> [Aim of the exercise]: Give back each line of the listing below that contains the string "recommended".

> [The data]:
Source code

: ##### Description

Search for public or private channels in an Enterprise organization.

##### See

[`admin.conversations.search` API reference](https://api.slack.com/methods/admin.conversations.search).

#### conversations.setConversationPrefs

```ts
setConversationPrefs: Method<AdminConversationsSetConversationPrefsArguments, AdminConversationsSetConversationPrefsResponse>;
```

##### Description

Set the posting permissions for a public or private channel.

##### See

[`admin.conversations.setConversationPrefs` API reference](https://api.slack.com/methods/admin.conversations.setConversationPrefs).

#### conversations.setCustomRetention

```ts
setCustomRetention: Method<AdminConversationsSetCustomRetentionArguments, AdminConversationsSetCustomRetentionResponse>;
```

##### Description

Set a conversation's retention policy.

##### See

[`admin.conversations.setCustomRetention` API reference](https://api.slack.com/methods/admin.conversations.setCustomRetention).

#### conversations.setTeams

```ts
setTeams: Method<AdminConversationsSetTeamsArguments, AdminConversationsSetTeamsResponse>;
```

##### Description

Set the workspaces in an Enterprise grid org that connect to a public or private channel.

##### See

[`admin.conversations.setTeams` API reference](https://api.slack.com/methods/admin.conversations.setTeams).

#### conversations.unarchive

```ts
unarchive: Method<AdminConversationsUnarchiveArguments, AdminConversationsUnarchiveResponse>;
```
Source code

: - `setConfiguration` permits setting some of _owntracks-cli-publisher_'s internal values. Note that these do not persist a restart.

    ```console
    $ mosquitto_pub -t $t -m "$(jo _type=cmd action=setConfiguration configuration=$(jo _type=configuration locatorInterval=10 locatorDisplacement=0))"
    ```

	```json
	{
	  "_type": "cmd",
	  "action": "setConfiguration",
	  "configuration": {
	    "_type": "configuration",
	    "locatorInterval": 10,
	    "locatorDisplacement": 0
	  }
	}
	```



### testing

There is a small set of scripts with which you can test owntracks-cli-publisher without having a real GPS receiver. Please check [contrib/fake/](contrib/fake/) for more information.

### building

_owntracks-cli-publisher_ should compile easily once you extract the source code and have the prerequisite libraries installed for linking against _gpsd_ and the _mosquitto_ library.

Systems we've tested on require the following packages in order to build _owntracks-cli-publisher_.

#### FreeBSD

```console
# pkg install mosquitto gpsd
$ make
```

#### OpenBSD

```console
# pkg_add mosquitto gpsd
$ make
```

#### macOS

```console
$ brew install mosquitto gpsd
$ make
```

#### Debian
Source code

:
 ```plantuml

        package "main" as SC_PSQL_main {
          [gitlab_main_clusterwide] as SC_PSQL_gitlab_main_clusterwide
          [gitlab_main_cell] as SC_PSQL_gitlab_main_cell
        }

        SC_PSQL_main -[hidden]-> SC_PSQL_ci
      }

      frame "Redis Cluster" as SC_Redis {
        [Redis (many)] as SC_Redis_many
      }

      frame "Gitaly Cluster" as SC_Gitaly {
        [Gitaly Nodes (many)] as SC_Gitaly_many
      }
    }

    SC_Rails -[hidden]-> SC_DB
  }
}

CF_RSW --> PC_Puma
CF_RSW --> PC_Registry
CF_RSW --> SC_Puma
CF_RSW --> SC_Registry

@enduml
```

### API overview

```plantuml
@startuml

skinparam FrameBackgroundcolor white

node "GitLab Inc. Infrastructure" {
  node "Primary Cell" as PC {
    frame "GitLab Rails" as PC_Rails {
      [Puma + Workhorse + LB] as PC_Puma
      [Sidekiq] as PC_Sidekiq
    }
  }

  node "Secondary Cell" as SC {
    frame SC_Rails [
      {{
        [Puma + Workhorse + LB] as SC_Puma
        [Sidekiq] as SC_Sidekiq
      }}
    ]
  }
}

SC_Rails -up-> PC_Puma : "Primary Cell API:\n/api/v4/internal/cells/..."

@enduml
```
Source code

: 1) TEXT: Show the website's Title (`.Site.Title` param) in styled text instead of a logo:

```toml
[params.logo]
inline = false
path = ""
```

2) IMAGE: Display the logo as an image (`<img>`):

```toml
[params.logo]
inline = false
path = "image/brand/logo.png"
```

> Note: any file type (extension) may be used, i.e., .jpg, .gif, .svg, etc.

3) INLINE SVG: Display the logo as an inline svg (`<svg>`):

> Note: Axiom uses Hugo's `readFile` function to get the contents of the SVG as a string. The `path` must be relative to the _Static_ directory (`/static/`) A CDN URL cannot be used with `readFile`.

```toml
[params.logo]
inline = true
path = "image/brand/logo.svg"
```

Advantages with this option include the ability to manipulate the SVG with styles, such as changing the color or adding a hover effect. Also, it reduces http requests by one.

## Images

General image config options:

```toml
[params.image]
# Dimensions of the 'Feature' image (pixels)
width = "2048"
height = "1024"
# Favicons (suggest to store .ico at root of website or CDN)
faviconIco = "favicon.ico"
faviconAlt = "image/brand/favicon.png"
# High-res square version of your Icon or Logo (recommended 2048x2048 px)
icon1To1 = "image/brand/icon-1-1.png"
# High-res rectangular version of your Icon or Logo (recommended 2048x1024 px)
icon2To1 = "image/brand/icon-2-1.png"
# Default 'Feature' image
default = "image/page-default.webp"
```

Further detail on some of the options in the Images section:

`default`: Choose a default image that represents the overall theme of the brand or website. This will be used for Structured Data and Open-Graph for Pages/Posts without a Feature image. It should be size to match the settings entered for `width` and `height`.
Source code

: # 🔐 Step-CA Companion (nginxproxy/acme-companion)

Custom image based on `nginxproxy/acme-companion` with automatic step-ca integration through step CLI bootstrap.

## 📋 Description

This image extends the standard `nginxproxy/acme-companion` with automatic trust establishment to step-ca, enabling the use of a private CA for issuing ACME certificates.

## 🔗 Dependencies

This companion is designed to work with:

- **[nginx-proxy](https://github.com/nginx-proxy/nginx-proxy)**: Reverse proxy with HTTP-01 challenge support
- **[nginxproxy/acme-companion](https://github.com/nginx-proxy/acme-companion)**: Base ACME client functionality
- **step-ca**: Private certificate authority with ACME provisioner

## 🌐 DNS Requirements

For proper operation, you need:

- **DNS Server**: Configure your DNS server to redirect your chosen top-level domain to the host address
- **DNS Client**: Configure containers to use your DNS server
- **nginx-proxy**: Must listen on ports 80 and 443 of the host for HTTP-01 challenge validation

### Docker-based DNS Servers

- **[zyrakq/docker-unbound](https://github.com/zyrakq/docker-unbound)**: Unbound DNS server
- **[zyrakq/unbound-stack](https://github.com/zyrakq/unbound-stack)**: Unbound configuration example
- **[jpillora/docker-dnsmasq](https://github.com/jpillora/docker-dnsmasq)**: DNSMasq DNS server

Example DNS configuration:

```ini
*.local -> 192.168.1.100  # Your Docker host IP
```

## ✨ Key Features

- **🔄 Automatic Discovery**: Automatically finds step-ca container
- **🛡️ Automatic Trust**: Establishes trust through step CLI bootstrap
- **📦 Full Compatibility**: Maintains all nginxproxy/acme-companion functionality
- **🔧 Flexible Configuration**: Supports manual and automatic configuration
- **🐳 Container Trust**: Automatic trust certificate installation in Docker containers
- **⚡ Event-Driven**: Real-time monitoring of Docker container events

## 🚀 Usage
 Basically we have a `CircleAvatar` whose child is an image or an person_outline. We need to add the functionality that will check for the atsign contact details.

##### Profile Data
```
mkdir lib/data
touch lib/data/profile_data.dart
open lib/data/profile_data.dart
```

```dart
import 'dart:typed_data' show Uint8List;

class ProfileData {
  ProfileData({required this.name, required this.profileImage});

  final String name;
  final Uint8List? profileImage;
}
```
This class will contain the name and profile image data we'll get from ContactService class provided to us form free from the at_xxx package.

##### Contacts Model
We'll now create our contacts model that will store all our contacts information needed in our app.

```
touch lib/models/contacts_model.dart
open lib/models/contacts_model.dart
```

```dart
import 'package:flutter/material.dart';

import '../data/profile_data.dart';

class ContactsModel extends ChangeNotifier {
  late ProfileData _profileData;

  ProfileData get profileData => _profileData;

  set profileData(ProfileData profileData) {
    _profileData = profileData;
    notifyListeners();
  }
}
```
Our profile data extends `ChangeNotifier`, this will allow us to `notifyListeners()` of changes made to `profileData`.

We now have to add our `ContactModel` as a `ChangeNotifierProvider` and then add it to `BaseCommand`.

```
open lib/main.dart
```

> [Result]:
# High-res square version of your Icon or Logo (recommended 2048x2048 px)
# High-res rectangular version of your Icon or Logo (recommended 2048x1024 px)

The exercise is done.